Print the listing below verbatim, from its start through the line containing "b) learning rate", including that line, and omit the pictures.

Segment Open

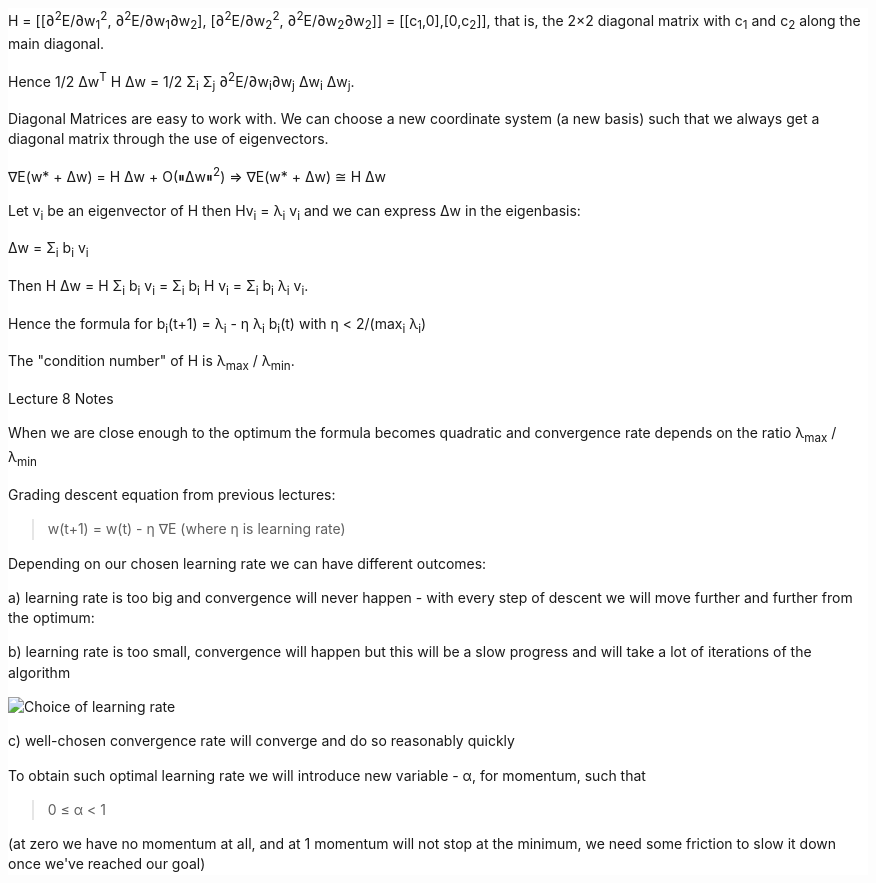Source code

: H = [[∂<sup>2</sup>E/∂w<sub>1</sub><sup>2</sup>, ∂<sup>2</sup>E/∂w<sub>1</sub>∂w<sub>2</sub>], [∂<sup>2</sup>E/∂w<sub>2</sub><sup>2</sup>, ∂<sup>2</sup>E/∂w<sub>2</sub>∂w<sub>2</sub>]] = [[c<sub>1</sub>,0],[0,c<sub>2</sub>]], that is, the 2×2 diagonal matrix with c<sub>1</sub> and c<sub>2</sub> along the main diagonal.

Hence 1/2 Δw<sup>T</sup> H Δw = 1/2 Σ<sub>i</sub> Σ<sub>j</sub> ∂<sup>2</sup>E/∂w<sub>i</sub>∂w<sub>j</sub> Δw<sub>i</sub> Δw<sub>j</sub>.

Diagonal Matrices are easy to work with. We can choose a new coordinate system (a new basis) such that we always get a diagonal matrix through the use of eigenvectors.

∇E(w\* + Δw) = H Δw + O(⏸Δw⏸<sup>2</sup>)
⇒ ∇E(w\* + Δw) ≅ H Δw

Let v<sub>i</sub> be an eigenvector of H then Hv<sub>i</sub> = λ<sub>i</sub> v<sub>i</sub> and we can express Δw in the eigenbasis:

Δw = Σ<sub>i</sub> b<sub>i</sub> v<sub>i</sub>

Then H Δw = H Σ<sub>i</sub> b<sub>i</sub> v<sub>i</sub> = Σ<sub>i</sub> b<sub>i</sub> H v<sub>i</sub> = Σ<sub>i</sub> b<sub>i</sub> λ<sub>i</sub> v<sub>i</sub>.

Hence the formula for b<sub>i</sub>(t+1) = λ<sub>i</sub> - η λ<sub>i</sub> b<sub>i</sub>(t) with η < 2/(max<sub>i</sub> λ<sub>i</sub>)

The "condition number" of H is λ<sub>max</sub> / λ<sub>min</sub>.







Lecture 8
Notes

When we are close enough to the optimum the formula becomes quadratic and convergence rate depends on the ratio λ<sub>max</sub> / λ<sub>min</sub>


Grading descent equation from previous lectures:

> w(t+1) = w(t) - η ∇E (where η is learning rate)

Depending on our chosen learning rate we can have different outcomes:

a) learning rate is too big and convergence will never happen - with every step of descent we will move further and further from the optimum:

b) learning rate is too small, convergence will happen but this will be a slow progress and will take a lot of iterations of the algorithm

![Choice of learning rate](http://sebastianraschka.com/Images_old/2015_singlelayer_neurons/perceptron_learning_rate.png)

c) well-chosen convergence rate will converge and do so reasonably quickly

To obtain such optimal learning rate we will introduce new variable - α, for momentum, such that


> 0 ≤ α < 1

(at zero we have no momentum at all, and at 1 momentum will not stop at the minimum, we need some friction to slow it down once we've reached our goal)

Segment Closed

- Solution to this exercise:
Source code

: H = [[∂<sup>2</sup>E/∂w<sub>1</sub><sup>2</sup>, ∂<sup>2</sup>E/∂w<sub>1</sub>∂w<sub>2</sub>], [∂<sup>2</sup>E/∂w<sub>2</sub><sup>2</sup>, ∂<sup>2</sup>E/∂w<sub>2</sub>∂w<sub>2</sub>]] = [[c<sub>1</sub>,0],[0,c<sub>2</sub>]], that is, the 2×2 diagonal matrix with c<sub>1</sub> and c<sub>2</sub> along the main diagonal.

Hence 1/2 Δw<sup>T</sup> H Δw = 1/2 Σ<sub>i</sub> Σ<sub>j</sub> ∂<sup>2</sup>E/∂w<sub>i</sub>∂w<sub>j</sub> Δw<sub>i</sub> Δw<sub>j</sub>.

Diagonal Matrices are easy to work with. We can choose a new coordinate system (a new basis) such that we always get a diagonal matrix through the use of eigenvectors.

∇E(w\* + Δw) = H Δw + O(⏸Δw⏸<sup>2</sup>)
⇒ ∇E(w\* + Δw) ≅ H Δw

Let v<sub>i</sub> be an eigenvector of H then Hv<sub>i</sub> = λ<sub>i</sub> v<sub>i</sub> and we can express Δw in the eigenbasis:

Δw = Σ<sub>i</sub> b<sub>i</sub> v<sub>i</sub>

Then H Δw = H Σ<sub>i</sub> b<sub>i</sub> v<sub>i</sub> = Σ<sub>i</sub> b<sub>i</sub> H v<sub>i</sub> = Σ<sub>i</sub> b<sub>i</sub> λ<sub>i</sub> v<sub>i</sub>.

Hence the formula for b<sub>i</sub>(t+1) = λ<sub>i</sub> - η λ<sub>i</sub> b<sub>i</sub>(t) with η < 2/(max<sub>i</sub> λ<sub>i</sub>)

The "condition number" of H is λ<sub>max</sub> / λ<sub>min</sub>.







Lecture 8
Notes

When we are close enough to the optimum the formula becomes quadratic and convergence rate depends on the ratio λ<sub>max</sub> / λ<sub>min</sub>


Grading descent equation from previous lectures:

> w(t+1) = w(t) - η ∇E (where η is learning rate)

Depending on our chosen learning rate we can have different outcomes:

a) learning rate is too big and convergence will never happen - with every step of descent we will move further and further from the optimum:

b) learning rate is too small, convergence will happen but this will be a slow progress and will take a lot of iterations of the algorithm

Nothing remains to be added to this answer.